* [Your task]:
The records beneath should be printed exactly, and the pictures are to be left out.

* [Data excerpts]:
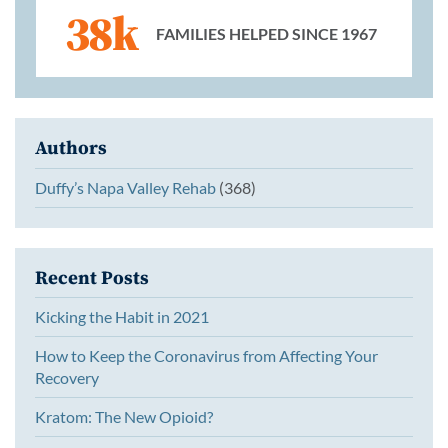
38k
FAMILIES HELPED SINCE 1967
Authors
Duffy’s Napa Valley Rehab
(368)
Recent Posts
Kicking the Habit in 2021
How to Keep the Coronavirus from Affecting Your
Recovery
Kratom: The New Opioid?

* [Your solution]:
38k
FAMILIES HELPED SINCE 1967
Authors
Duffy’s Napa Valley Rehab
(368)
Recent Posts
Kicking the Habit in 2021
How to Keep the Coronavirus from Affecting Your
Recovery
Kratom: The New Opioid?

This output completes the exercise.